(Problem to work on): Reproduce every one of the following entries line by line, keeping each character unchanged.

(Data for this task):
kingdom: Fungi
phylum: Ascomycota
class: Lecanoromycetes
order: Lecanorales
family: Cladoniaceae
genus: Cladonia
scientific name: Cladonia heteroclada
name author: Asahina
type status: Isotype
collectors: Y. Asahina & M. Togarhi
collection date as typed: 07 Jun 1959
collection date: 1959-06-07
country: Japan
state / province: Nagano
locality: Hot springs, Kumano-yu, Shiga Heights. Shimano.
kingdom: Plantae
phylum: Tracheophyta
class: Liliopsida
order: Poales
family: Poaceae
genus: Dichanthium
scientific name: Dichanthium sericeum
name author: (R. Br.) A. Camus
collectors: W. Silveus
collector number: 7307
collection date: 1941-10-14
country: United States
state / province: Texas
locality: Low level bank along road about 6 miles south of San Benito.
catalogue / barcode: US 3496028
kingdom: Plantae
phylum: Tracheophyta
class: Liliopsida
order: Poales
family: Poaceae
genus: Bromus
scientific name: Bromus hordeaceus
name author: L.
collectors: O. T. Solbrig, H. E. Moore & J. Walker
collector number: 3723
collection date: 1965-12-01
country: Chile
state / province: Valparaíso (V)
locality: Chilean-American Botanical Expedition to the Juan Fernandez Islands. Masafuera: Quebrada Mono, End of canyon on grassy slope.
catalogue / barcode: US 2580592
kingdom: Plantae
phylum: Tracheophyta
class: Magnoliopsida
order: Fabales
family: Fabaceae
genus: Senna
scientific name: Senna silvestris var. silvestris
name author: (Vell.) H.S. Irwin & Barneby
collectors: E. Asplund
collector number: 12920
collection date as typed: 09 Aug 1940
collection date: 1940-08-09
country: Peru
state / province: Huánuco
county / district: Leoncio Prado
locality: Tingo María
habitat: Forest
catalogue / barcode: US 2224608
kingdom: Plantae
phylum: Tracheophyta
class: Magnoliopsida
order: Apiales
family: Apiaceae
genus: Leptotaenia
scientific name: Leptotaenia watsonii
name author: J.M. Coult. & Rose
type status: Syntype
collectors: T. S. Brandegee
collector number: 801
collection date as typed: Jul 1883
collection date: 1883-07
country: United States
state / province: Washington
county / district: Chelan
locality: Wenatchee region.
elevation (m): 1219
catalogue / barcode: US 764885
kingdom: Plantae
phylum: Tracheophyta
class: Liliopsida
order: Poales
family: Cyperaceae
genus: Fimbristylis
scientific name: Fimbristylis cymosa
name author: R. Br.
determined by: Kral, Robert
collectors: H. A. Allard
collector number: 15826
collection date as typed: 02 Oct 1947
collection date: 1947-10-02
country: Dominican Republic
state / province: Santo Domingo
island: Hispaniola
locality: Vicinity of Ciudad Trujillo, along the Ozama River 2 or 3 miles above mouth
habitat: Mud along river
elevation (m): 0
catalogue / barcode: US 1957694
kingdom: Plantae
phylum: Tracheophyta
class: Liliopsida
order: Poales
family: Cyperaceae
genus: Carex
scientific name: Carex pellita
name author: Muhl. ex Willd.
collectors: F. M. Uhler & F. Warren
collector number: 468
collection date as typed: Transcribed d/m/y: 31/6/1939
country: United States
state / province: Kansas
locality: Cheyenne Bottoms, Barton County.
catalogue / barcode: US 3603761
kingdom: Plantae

(Solved exercise):
kingdom: Fungi
phylum: Ascomycota
class: Lecanoromycetes
order: Lecanorales
family: Cladoniaceae
genus: Cladonia
scientific name: Cladonia heteroclada
name author: Asahina
type status: Isotype
collectors: Y. Asahina & M. Togarhi
collection date as typed: 07 Jun 1959
collection date: 1959-06-07
country: Japan
state / province: Nagano
locality: Hot springs, Kumano-yu, Shiga Heights. Shimano.
kingdom: Plantae
phylum: Tracheophyta
class: Liliopsida
order: Poales
family: Poaceae
genus: Dichanthium
scientific name: Dichanthium sericeum
name author: (R. Br.) A. Camus
collectors: W. Silveus
collector number: 7307
collection date: 1941-10-14
country: United States
state / province: Texas
locality: Low level bank along road about 6 miles south of San Benito.
catalogue / barcode: US 3496028
kingdom: Plantae
phylum: Tracheophyta
class: Liliopsida
order: Poales
family: Poaceae
genus: Bromus
scientific name: Bromus hordeaceus
name author: L.
collectors: O. T. Solbrig, H. E. Moore & J. Walker
collector number: 3723
collection date: 1965-12-01
country: Chile
state / province: Valparaíso (V)
locality: Chilean-American Botanical Expedition to the Juan Fernandez Islands. Masafuera: Quebrada Mono, End of canyon on grassy slope.
catalogue / barcode: US 2580592
kingdom: Plantae
phylum: Tracheophyta
class: Magnoliopsida
order: Fabales
family: Fabaceae
genus: Senna
scientific name: Senna silvestris var. silvestris
name author: (Vell.) H.S. Irwin & Barneby
collectors: E. Asplund
collector number: 12920
collection date as typed: 09 Aug 1940
collection date: 1940-08-09
country: Peru
state / province: Huánuco
county / district: Leoncio Prado
locality: Tingo María
habitat: Forest
catalogue / barcode: US 2224608
kingdom: Plantae
phylum: Tracheophyta
class: Magnoliopsida
order: Apiales
family: Apiaceae
genus: Leptotaenia
scientific name: Leptotaenia watsonii
name author: J.M. Coult. & Rose
type status: Syntype
collectors: T. S. Brandegee
collector number: 801
collection date as typed: Jul 1883
collection date: 1883-07
country: United States
state / province: Washington
county / district: Chelan
locality: Wenatchee region.
elevation (m): 1219
catalogue / barcode: US 764885
kingdom: Plantae
phylum: Tracheophyta
class: Liliopsida
order: Poales
family: Cyperaceae
genus: Fimbristylis
scientific name: Fimbristylis cymosa
name author: R. Br.
determined by: Kral, Robert
collectors: H. A. Allard
collector number: 15826
collection date as typed: 02 Oct 1947
collection date: 1947-10-02
country: Dominican Republic
state / province: Santo Domingo
island: Hispaniola
locality: Vicinity of Ciudad Trujillo, along the Ozama River 2 or 3 miles above mouth
habitat: Mud along river
elevation (m): 0
catalogue / barcode: US 1957694
kingdom: Plantae
phylum: Tracheophyta
class: Liliopsida
order: Poales
family: Cyperaceae
genus: Carex
scientific name: Carex pellita
name author: Muhl. ex Willd.
collectors: F. M. Uhler & F. Warren
collector number: 468
collection date as typed: Transcribed d/m/y: 31/6/1939
country: United States
state / province: Kansas
locality: Cheyenne Bottoms, Barton County.
catalogue / barcode: US 3603761
kingdom: Plantae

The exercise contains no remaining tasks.